- [Extracted text]:

Content starts

Thanks James, that makes total sense. I'd have spotted that if I hadn't copied the complete URL from the forwarding 'Location' in the error when testing with curl.

WRT :: in urls, I was following a subsection of the biobambam2 readme which indicates double colon. I'd tried without and with. Now I'm using https I can see that I have to use :: otherwise I get:

CURL ERROR: Couldn't resolve host 'https'

Sadly using https I now get:

$ REF_PATH='URL=https:://www.ebi.ac.uk/ena/cram/md5/%s' ...
CURL ERROR: server certificate verification failed. CAfile: none CRLfile: none
...

Running a direct curl, I see these getting set:

$ curl -vi https://www.ebi.ac.uk/ena/cram/md5/1b22b98cdeb4a9304cb5d48026a85128 > /dev/null
* successfully set certificate verify locations:
*   CAfile: /etc/ssl/certs/ca-certificates.crt
  CApath: /etc/ssl/certs

Is this something you would expect?

Content ends

- [Exercise goal]:
Can you continue the forum post about the curl certificate error when fetching CRAM reference sequences over https, starting right after its final line? You won't need the listing that follows.

- [Data for review]:
Content starts

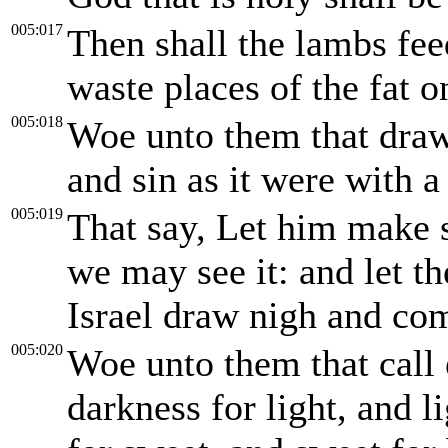
005:017
Then shall the lambs fee
waste places of the fat o
005:018
Woe unto them that draw 
and sin as it were with a
005:019
That say, Let him make s
we may see it: and let t
Israel draw nigh and co
005:020
Woe unto them that call 
darkness for light, and li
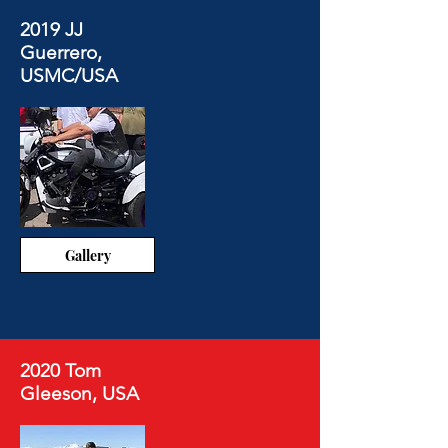
2019 JJ
Guerrero,
USMC/USA
Gallery
2020 Tom
Gleeson, USA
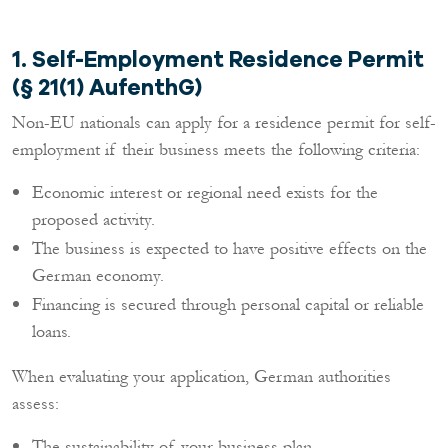
1. Self-Employment Residence Permit
(§ 21(1) AufenthG)
Non-EU nationals can apply for a residence permit for self-
employment if their business meets the following criteria:
Economic interest or regional need exists for the
proposed activity.
The business is expected to have positive effects on the
German economy.
Financing is secured through personal capital or reliable
loans.
When evaluating your application, German authorities
assess:
The sustainability of your business plan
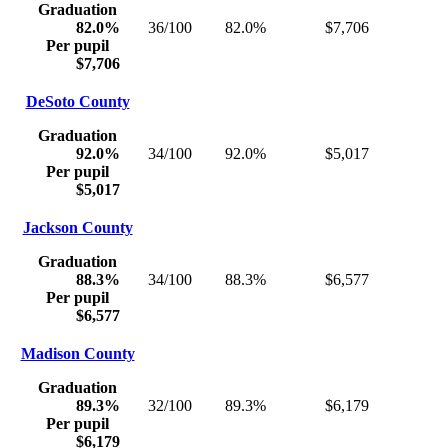
Graduation
82.0%
36/100
82.0%
$7,706
Per pupil
$7,706
DeSoto County
Graduation
92.0%
34/100
92.0%
$5,017
Per pupil
$5,017
Jackson County
Graduation
88.3%
34/100
88.3%
$6,577
Per pupil
$6,577
Madison County
Graduation
89.3%
32/100
89.3%
$6,179
Per pupil
$6,179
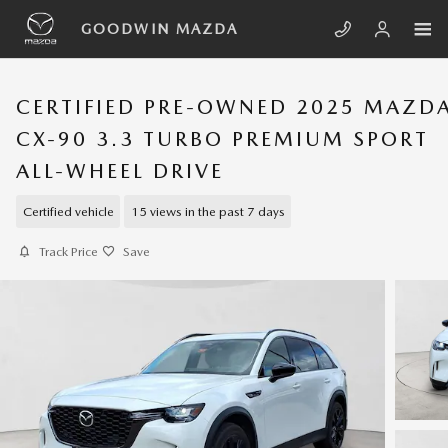
Skip to main content
GOODWIN MAZDA
CERTIFIED PRE-OWNED 2025 MAZD
CX-90 3.3 TURBO PREMIUM SPORT
ALL-WHEEL DRIVE
Certified vehicle
15 views in the past 7 days
Track Price
Save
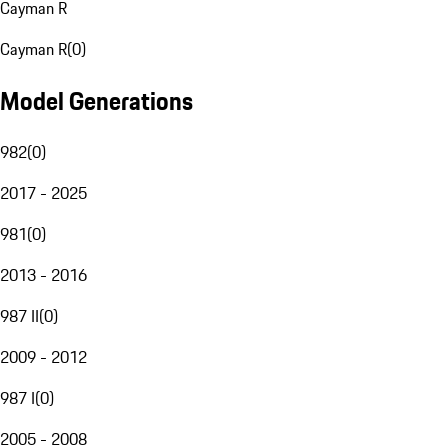
Cayman R
Cayman R
(
0
)
Model Generations
982
(
0
)
2017 - 2025
981
(
0
)
2013 - 2016
987 II
(
0
)
2009 - 2012
987 I
(
0
)
2005 - 2008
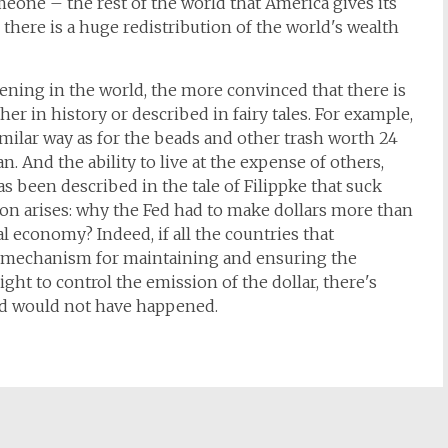
meone – the rest of the world that America gives its
here is a huge redistribution of the world's wealth
ening in the world, the more convinced that there is
er in history or described in fairy tales. For example,
imilar way as for the beads and other trash worth 24
 And the ability to live at the expense of others,
s been described in the tale of Filippke that suck
tion arises: why the Fed had to make dollars more than
l economy? Indeed, if all the countries that
e mechanism for maintaining and ensuring the
ght to control the emission of the dollar, there's
d would not have happened.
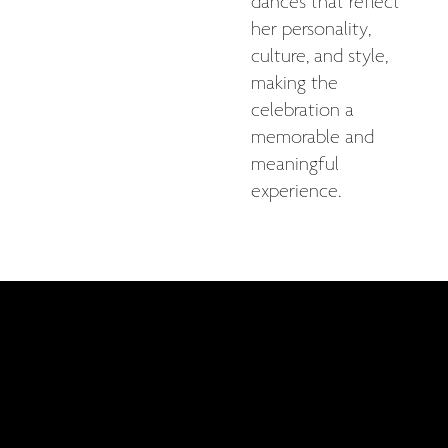
dances that reflect
her personality,
culture, and style,
making the
celebration a
memorable and
meaningful
experience.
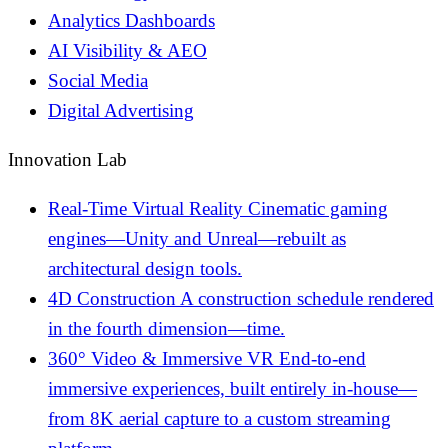
Analytics Dashboards
AI Visibility & AEO
Social Media
Digital Advertising
Innovation Lab
Real-Time Virtual Reality
Cinematic gaming
engines—Unity and Unreal—rebuilt as
architectural design tools.
4D Construction
A construction schedule rendered
in the fourth dimension—time.
360° Video & Immersive VR
End-to-end
immersive experiences, built entirely in-house—
from 8K aerial capture to a custom streaming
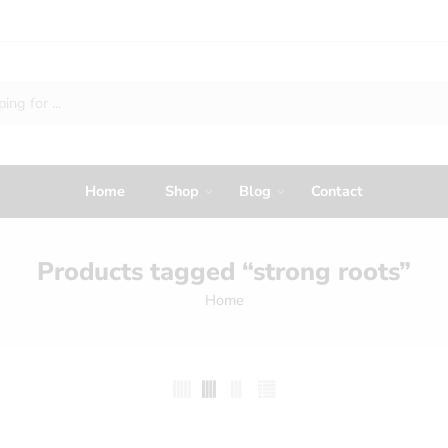
Home
Shop
Blog
Contact
Products tagged “strong roots”
Home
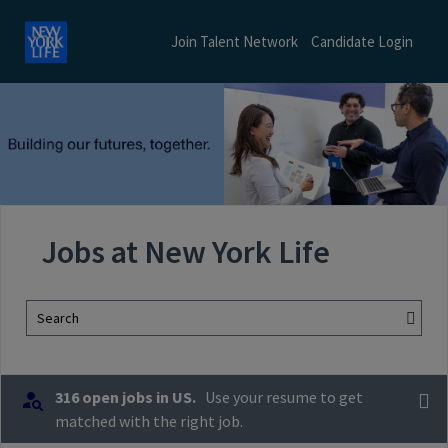
Join Talent Network
Candidate Login
Jobs at New York Life
Search
316 open jobs in US.
Use your resume to get
matched with the right job.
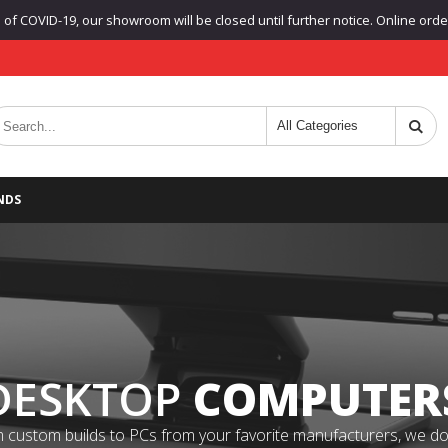
f COVID-19, our showroom will be closed until further notice. Online orders
NDS
DESKTOP
COMPUTER
 custom builds to PCs from your favorite manufacturers, we do it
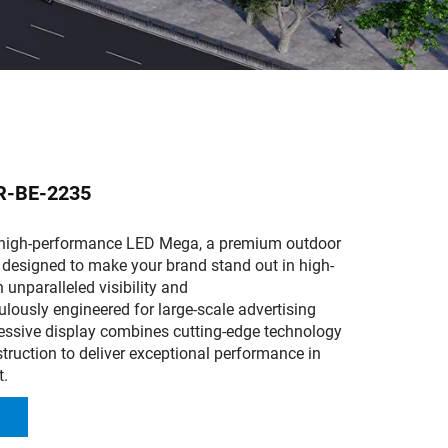
R-BE-2235
 high-performance LED Mega, a premium outdoor
 designed to make your brand stand out in high-
h unparalleled visibility and
culously engineered for large-scale advertising
ressive display combines cutting-edge technology
truction to deliver exceptional performance in
t.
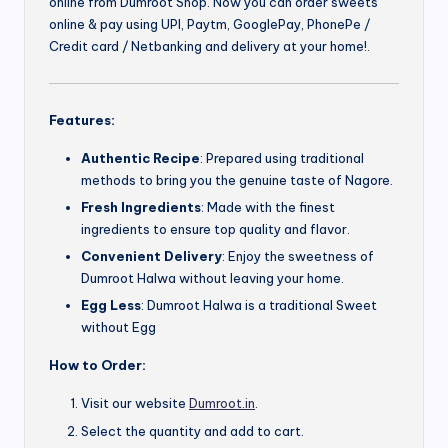
online from Dumroot Shop. Now you can order sweets
online & pay using UPI, Paytm, GooglePay, PhonePe /
Credit card / Netbanking and delivery at your home!.
Features:
Authentic Recipe
: Prepared using traditional
methods to bring you the genuine taste of Nagore.
Fresh Ingredients
: Made with the finest
ingredients to ensure top quality and flavor.
Convenient Delivery
: Enjoy the sweetness of
Dumroot Halwa without leaving your home.
Egg Less
: Dumroot Halwa is a traditional Sweet
without Egg
How to Order:
Visit our website
Dumroot.in
.
Select the quantity and add to cart.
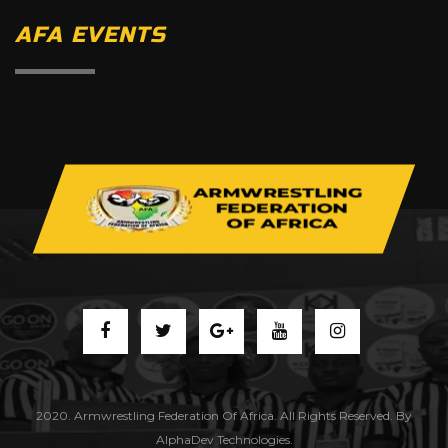
AFA EVENTS
2020. Armwrestling Federation Of Africa. All Rights Reserved. By
AlphaDev Technologies.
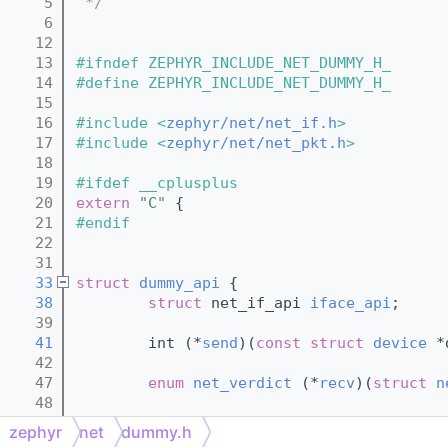
    5
 */
    6
   12
   13
#ifndef ZEPHYR_INCLUDE_NET_DUMMY_H_
   14
#define ZEPHYR_INCLUDE_NET_DUMMY_H_
   15
   16
#include <
zephyr/net/net_if.h
>
   17
#include <
zephyr/net/net_pkt.h
>
   18
   19
#ifdef __cplusplus
   20
extern
"C"
 {
   21
#endif
   22
   31
   33
struct 
dummy_api
 {
   38
struct 
net_if_api 
iface_api
;
   39
   41
        int (*
send
)(
const
struct 
device
 *
   42
   47
enum
net_verdict
 (*
recv
)(
struct 
n
   48
   50
        int (*
start
)(
const
struct 
device
 
zephyr
net
dummy.h
   51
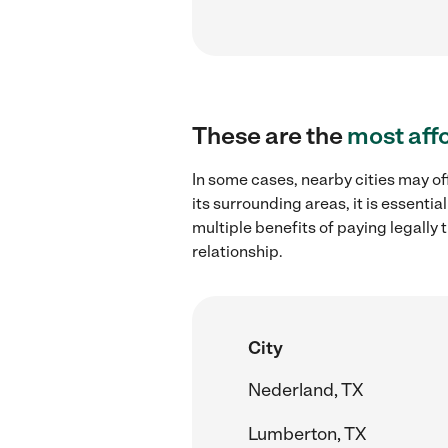
These are the
most aff
In some cases, nearby cities may of
its surrounding areas, it is essent
multiple benefits of paying legall
relationship.
City
Nederland, TX
Lumberton, TX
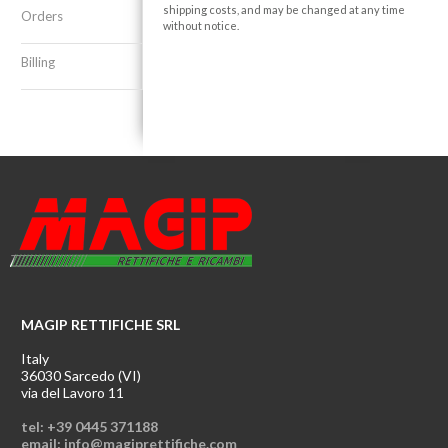
shipping costs, and may be changed at any time
Orders
without notice.
Billing
MAGIP RETTIFICHE SRL
Italy
36030 Sarcedo (VI)
via del Lavoro 11
tel: +39 0445 371188
email: info@magiprettifiche.com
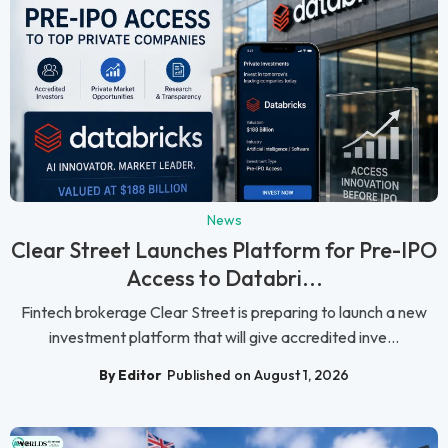
News
Clear Street Launches Platform for Pre-IPO
Access to Databri...
Fintech brokerage Clear Street is preparing to launch a new
investment platform that will give accredited inve...
By Editor
Published on August 1, 2026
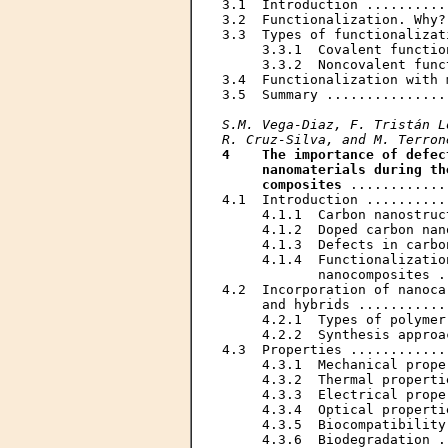
3.1  Introduction ..........
3.2  Functionalization. Why?
3.3  Types of functionalizat
     3.3.1  Covalent functio
     3.3.2  Noncovalent func
3.4  Functionalization with 
3.5  Summary ...............
S.M. Vega-Diaz, F. Tristán L
R. Cruz-Silva, and M. Terron
4    The importance of defec
     nanomaterials during th
     composites
 ............
4.1  Introduction ..........
     4.1.1  Carbon nanostruc
     4.1.2  Doped carbon nan
     4.1.3  Defects in carbo
     4.1.4  Functionalizatio
            nanocomposites .
4.2  Incorporation of nanoca
     and hybrids ...........
     4.2.1  Types of polymer
     4.2.2  Synthesis approa
4.3  Properties ............
     4.3.1  Mechanical prope
     4.3.2  Thermal properti
     4.3.3  Electrical prope
     4.3.4  Optical properti
     4.3.5  Biocompatibility
     4.3.6  Biodegradation .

Content ends

- [Response box]:
(I hate proof point too, especially when it fails to reconstruct the URL)

jkbonfield commented 6 years ago

There were a number of problems to fix.

  1. Double colon was needed for https, but not http and ftp. I simply hadn't updated the exceptions.

  2. It didn't honour redirect (301). It now does.

  3. https requires a user-agent, or at least our proxy does.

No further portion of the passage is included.